Nazif travelled with the Brunei under-19 squad for the 2018 AFF U-19 Youth Championship in Indonesia that July. He was ever-present partnering Wafi for all four matches as Brunei left East Java without gaining any points.

In March 2019, Nazif was selected for the Brunei under-23 team to compete at the 2020 AFC U-23 Championship qualification matches hosted by Vietnam. In the first match against the hosts, the Young Wasps suffered a 6–0 drubbing, followed by a crushing 8–0 defeat to Thailand. These two matches were Nazif's only involvement of the tournament. Later in the year, he made four appearances at the 2019 SEA Games football tournament in a largely forgettable campaign where Brunei failed to even score a goal.

Nazif was announced to be joining the under-23 squad for the 2022 AFF U-23 Championship hosted by Cambodia in February.
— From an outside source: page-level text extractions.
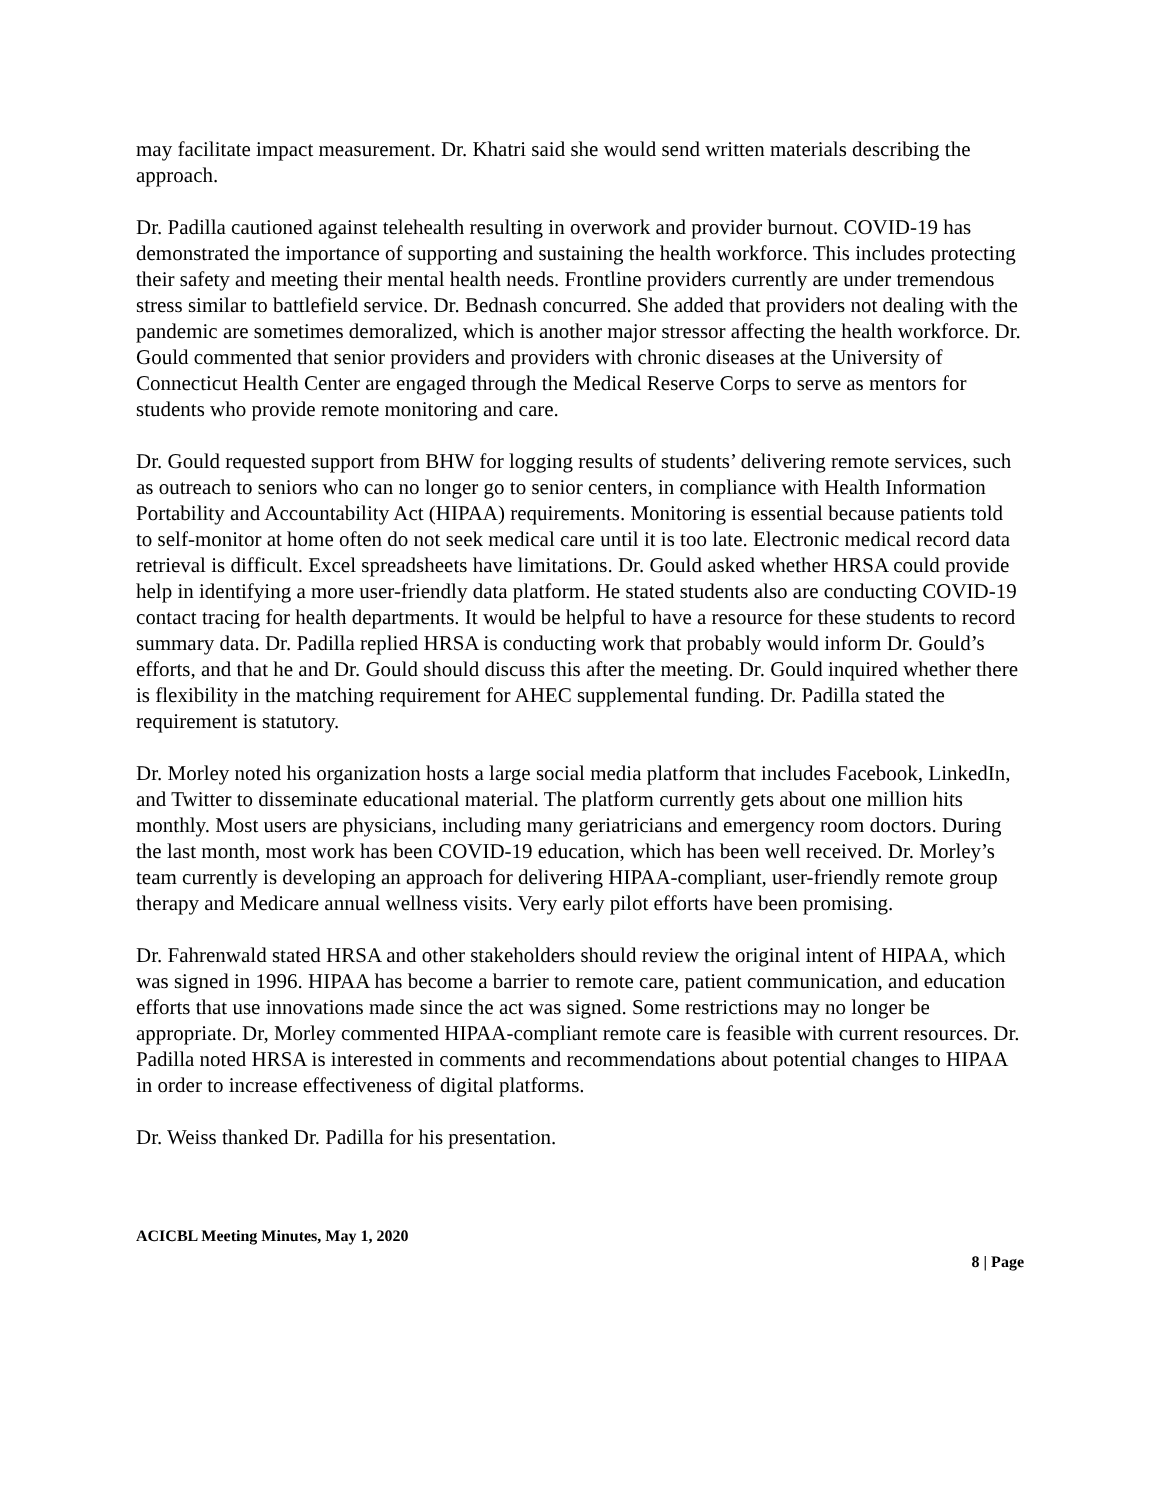may facilitate impact measurement. Dr. Khatri said she would send written materials describing the approach.
Dr. Padilla cautioned against telehealth resulting in overwork and provider burnout. COVID-19 has demonstrated the importance of supporting and sustaining the health workforce. This includes protecting their safety and meeting their mental health needs. Frontline providers currently are under tremendous stress similar to battlefield service. Dr. Bednash concurred. She added that providers not dealing with the pandemic are sometimes demoralized, which is another major stressor affecting the health workforce. Dr. Gould commented that senior providers and providers with chronic diseases at the University of Connecticut Health Center are engaged through the Medical Reserve Corps to serve as mentors for students who provide remote monitoring and care.
Dr. Gould requested support from BHW for logging results of students’ delivering remote services, such as outreach to seniors who can no longer go to senior centers, in compliance with Health Information Portability and Accountability Act (HIPAA) requirements. Monitoring is essential because patients told to self-monitor at home often do not seek medical care until it is too late. Electronic medical record data retrieval is difficult. Excel spreadsheets have limitations. Dr. Gould asked whether HRSA could provide help in identifying a more user-friendly data platform. He stated students also are conducting COVID-19 contact tracing for health departments. It would be helpful to have a resource for these students to record summary data. Dr. Padilla replied HRSA is conducting work that probably would inform Dr. Gould’s efforts, and that he and Dr. Gould should discuss this after the meeting. Dr. Gould inquired whether there is flexibility in the matching requirement for AHEC supplemental funding. Dr. Padilla stated the requirement is statutory.
Dr. Morley noted his organization hosts a large social media platform that includes Facebook, LinkedIn, and Twitter to disseminate educational material. The platform currently gets about one million hits monthly. Most users are physicians, including many geriatricians and emergency room doctors. During the last month, most work has been COVID-19 education, which has been well received. Dr. Morley’s team currently is developing an approach for delivering HIPAA-compliant, user-friendly remote group therapy and Medicare annual wellness visits. Very early pilot efforts have been promising.
Dr. Fahrenwald stated HRSA and other stakeholders should review the original intent of HIPAA, which was signed in 1996. HIPAA has become a barrier to remote care, patient communication, and education efforts that use innovations made since the act was signed. Some restrictions may no longer be appropriate. Dr, Morley commented HIPAA-compliant remote care is feasible with current resources. Dr. Padilla noted HRSA is interested in comments and recommendations about potential changes to HIPAA in order to increase effectiveness of digital platforms.
Dr. Weiss thanked Dr. Padilla for his presentation.
ACICBL Meeting Minutes, May 1, 2020
8 | Page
He only made one appearance in the tournament which was a second-half substitute for Abdul Hariz Herman in a 1–3 defeat to Timor-Leste.

===Senior===

Nazif's first involvement with the full national team was at a training camp in June 2023. He was then selected for the first ever FIFA Series in March 2024 hosted by Saudi Arabia. He made his first full appearance for the Wasps on 22 March against Bermuda, replacing Nurikhwan Othman in the second half in a 0–2 defeat. The following match against Vanuatu four days later, Nazif was also brought on by Mario Rivera in the second half when Hakeme Yazid Said smashed home an injury time freekick for a 3–2 victory against their first-ever OFC opponents.